특정 실시 형태에서, 본 발명의 RSV 융합-전 F 단백질(또는 이의 단편)은, 서열 번호 4의 중쇄 CDR1 영역, 서열 번호 5의 중쇄 CDR2 영역, 서열 번호 6의 중쇄 CDR3 영역 및 서열 번호 7의 경쇄 CDR1 영역, 서열 번호 8의 경쇄 CDR2 영역, 및 서열 번호 9의 경쇄 CDR3 영역을 포함하는 융합-전 특이적 단클론 항체(이하, CR9501로 칭해짐), 및/또는 서열 번호 10의 중쇄 CDR1 영역, 서열 번호 11의 중쇄 CDR2 영역, 서열 번호 12의 중쇄 CDR3 영역 및 서열 번호 13의 경쇄 CDR1 영역, 서열 번호 14의 경쇄 CDR2 영역, 및 서열 번호 15의 경쇄 CDR3 영역을 포함하는 융합-전 특이적 단클론 항체(이하, CR9502로 칭해짐)에 의해 인식되는 적어도 하나의 에피토프를 포함한다. CR9501 및 CR9502는 중쇄 및 경쇄 가변 영역을 포함하고, 따라서 각각 항체 58C5 및 30D8의 결합 특이성을 포함하는데, 이는 융합-전 형태의 RSV F 단백질에는 특이적으로 결합하지만 융합-후 형태에는 그렇지 않음이 이전에 밝혀져 있었다(국제 공개 제2012/006596호에 개시된 바와 같음).

● ● ● ● ●

수행할 작업:
1 - 본문에서 "특정 실시 형태에서"로 시작하는 단락을 핵심 사실은 그대로 두고 간결한 목록으로 다시 쓰세요.
2 - 본문에서 "특정 실시 형태에서, 본"부터 "개시된 바와 같음)."까지 모두 한 글자도 바꾸지 말고 그대로 되풀이해 적으세요.
항목은 이 작업에 전혀 쓰이지 않습니다.

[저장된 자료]

● ● ● ● ●

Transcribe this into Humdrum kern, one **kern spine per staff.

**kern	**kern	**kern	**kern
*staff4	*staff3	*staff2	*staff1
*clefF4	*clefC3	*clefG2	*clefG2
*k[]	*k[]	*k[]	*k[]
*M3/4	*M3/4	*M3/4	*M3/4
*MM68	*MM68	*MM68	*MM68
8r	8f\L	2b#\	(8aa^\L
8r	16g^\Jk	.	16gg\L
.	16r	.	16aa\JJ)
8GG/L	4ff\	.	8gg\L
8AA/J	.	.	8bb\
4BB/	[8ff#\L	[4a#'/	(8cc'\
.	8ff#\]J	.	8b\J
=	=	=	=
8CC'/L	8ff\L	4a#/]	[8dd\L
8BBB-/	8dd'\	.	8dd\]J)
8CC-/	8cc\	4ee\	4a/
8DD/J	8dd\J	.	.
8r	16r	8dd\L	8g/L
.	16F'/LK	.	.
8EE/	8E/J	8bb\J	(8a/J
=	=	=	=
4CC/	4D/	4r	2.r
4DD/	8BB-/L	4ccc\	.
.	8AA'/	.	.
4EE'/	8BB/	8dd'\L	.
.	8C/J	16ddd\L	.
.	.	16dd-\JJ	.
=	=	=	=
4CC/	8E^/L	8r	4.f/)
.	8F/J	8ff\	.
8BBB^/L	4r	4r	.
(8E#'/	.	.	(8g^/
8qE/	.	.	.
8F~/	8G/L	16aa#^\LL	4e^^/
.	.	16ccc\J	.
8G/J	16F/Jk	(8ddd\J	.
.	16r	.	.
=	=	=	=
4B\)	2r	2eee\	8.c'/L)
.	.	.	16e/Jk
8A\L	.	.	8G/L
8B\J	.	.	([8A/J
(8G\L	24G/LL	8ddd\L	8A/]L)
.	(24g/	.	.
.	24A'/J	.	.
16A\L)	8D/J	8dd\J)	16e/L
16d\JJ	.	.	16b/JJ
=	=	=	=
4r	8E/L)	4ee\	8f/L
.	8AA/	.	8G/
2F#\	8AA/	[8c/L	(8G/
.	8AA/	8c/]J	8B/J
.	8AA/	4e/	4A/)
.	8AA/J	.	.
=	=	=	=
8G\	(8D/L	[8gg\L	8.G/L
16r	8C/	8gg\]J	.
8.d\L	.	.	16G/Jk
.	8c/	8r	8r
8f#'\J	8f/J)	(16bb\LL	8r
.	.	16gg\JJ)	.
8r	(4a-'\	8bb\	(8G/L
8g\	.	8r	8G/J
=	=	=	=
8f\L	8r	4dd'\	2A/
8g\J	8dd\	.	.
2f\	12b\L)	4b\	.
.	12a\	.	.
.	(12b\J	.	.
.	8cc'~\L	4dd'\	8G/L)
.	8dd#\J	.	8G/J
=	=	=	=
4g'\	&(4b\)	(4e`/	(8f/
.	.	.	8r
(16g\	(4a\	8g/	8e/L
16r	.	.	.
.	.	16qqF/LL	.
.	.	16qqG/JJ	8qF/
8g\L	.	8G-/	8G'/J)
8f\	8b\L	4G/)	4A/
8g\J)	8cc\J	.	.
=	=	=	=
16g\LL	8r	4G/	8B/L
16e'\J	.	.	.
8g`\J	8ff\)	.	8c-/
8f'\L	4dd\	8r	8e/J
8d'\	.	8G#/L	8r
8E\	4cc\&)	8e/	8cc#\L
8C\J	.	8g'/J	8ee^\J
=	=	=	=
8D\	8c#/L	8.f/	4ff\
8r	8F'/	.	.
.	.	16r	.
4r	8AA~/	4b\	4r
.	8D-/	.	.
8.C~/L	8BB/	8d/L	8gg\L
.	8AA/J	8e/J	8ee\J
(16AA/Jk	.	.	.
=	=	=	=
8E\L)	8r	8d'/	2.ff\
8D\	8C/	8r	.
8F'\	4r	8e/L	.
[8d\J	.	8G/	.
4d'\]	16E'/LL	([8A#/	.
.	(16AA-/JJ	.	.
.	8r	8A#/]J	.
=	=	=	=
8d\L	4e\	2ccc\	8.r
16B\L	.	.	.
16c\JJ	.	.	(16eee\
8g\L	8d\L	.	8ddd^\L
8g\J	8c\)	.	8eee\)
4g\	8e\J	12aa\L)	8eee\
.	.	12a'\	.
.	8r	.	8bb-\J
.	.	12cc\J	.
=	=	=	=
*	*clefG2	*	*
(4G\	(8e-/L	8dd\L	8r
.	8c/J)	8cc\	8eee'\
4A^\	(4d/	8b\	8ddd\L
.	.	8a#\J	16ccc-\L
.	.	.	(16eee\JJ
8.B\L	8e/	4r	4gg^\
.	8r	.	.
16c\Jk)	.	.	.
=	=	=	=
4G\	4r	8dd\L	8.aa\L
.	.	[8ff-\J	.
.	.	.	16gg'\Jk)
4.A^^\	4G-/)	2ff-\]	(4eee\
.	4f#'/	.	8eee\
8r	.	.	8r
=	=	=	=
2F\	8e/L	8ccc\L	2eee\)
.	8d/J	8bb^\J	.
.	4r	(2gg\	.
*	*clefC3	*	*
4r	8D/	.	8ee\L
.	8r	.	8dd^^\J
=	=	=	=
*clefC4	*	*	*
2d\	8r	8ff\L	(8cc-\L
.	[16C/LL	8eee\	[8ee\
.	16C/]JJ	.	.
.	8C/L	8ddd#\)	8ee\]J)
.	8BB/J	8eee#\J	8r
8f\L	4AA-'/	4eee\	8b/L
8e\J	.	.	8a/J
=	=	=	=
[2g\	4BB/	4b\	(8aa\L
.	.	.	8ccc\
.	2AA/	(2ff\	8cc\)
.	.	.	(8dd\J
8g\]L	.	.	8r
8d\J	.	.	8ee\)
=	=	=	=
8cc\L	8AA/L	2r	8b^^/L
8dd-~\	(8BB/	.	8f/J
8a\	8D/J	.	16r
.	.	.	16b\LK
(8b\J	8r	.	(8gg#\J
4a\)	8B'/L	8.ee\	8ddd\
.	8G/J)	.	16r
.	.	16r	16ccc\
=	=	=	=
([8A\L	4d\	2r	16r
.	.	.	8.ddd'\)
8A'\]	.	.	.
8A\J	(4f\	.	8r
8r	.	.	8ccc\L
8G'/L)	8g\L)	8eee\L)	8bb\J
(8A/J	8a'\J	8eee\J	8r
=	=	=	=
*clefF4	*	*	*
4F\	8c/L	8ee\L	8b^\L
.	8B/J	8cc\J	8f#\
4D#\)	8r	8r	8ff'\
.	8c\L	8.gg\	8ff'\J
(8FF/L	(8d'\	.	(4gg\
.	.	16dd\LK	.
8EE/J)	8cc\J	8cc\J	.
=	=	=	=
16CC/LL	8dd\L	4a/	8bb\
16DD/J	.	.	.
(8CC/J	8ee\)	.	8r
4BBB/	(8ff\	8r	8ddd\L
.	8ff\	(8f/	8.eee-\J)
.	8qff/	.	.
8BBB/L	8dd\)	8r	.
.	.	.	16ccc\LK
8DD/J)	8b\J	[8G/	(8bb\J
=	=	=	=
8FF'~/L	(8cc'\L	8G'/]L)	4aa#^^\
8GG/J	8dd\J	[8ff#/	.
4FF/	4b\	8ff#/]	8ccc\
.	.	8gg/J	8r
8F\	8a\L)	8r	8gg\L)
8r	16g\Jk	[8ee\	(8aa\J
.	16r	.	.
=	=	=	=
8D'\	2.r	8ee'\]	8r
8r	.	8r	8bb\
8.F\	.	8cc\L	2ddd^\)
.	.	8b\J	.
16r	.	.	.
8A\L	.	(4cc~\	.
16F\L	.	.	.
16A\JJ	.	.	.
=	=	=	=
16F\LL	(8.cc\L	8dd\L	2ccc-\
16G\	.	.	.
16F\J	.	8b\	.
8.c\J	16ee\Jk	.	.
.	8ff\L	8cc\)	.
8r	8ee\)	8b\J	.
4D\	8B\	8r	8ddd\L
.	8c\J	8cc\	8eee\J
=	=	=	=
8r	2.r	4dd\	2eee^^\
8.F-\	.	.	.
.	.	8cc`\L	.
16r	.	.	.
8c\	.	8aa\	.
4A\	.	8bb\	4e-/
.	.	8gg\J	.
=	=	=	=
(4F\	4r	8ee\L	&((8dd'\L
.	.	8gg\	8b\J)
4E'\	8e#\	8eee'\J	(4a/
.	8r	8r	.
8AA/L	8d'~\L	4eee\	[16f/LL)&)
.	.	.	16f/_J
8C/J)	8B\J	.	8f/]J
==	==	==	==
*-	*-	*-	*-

● ● ● ● ●

작업별 답안:
1 -
- 특정 실시 형태에서, 본 발명의 RSV 융합-전 F 단백질(또는 그 단편)은 아래 융합-전 특이적 단클론 항체 중 하나 이상이 인식하는 에피토프를 적어도 하나 포함한다.
- CR9501: 중쇄 CDR1~CDR3은 서열 번호 4~6, 경쇄 CDR1~CDR3은 서열 번호 7~9이다.
- CR9502: 중쇄 CDR1~CDR3은 서열 번호 10~12, 경쇄 CDR1~CDR3은 서열 번호 13~15이다.
- 두 항체는 중쇄 및 경쇄 가변 영역을 포함하므로 각각 항체 58C5와 30D8의 결합 특이성을 지닌다.
- 이 결합 특이성은 RSV F 단백질의 융합-전 형태에는 특이적으로 결합하고 융합-후 형태에는 결합하지 않는 것으로 이전에 밝혀졌다(국제 공개 제2012/006596호).

2 -
특정 실시 형태에서, 본 발명의 RSV 융합-전 F 단백질(또는 이의 단편)은, 서열 번호 4의 중쇄 CDR1 영역, 서열 번호 5의 중쇄 CDR2 영역, 서열 번호 6의 중쇄 CDR3 영역 및 서열 번호 7의 경쇄 CDR1 영역, 서열 번호 8의 경쇄 CDR2 영역, 및 서열 번호 9의 경쇄 CDR3 영역을 포함하는 융합-전 특이적 단클론 항체(이하, CR9501로 칭해짐), 및/또는 서열 번호 10의 중쇄 CDR1 영역, 서열 번호 11의 중쇄 CDR2 영역, 서열 번호 12의 중쇄 CDR3 영역 및 서열 번호 13의 경쇄 CDR1 영역, 서열 번호 14의 경쇄 CDR2 영역, 및 서열 번호 15의 경쇄 CDR3 영역을 포함하는 융합-전 특이적 단클론 항체(이하, CR9502로 칭해짐)에 의해 인식되는 적어도 하나의 에피토프를 포함한다. CR9501 및 CR9502는 중쇄 및 경쇄 가변 영역을 포함하고, 따라서 각각 항체 58C5 및 30D8의 결합 특이성을 포함하는데, 이는 융합-전 형태의 RSV F 단백질에는 특이적으로 결합하지만 융합-후 형태에는 그렇지 않음이 이전에 밝혀져 있었다(국제 공개 제2012/006596호에 개시된 바와 같음).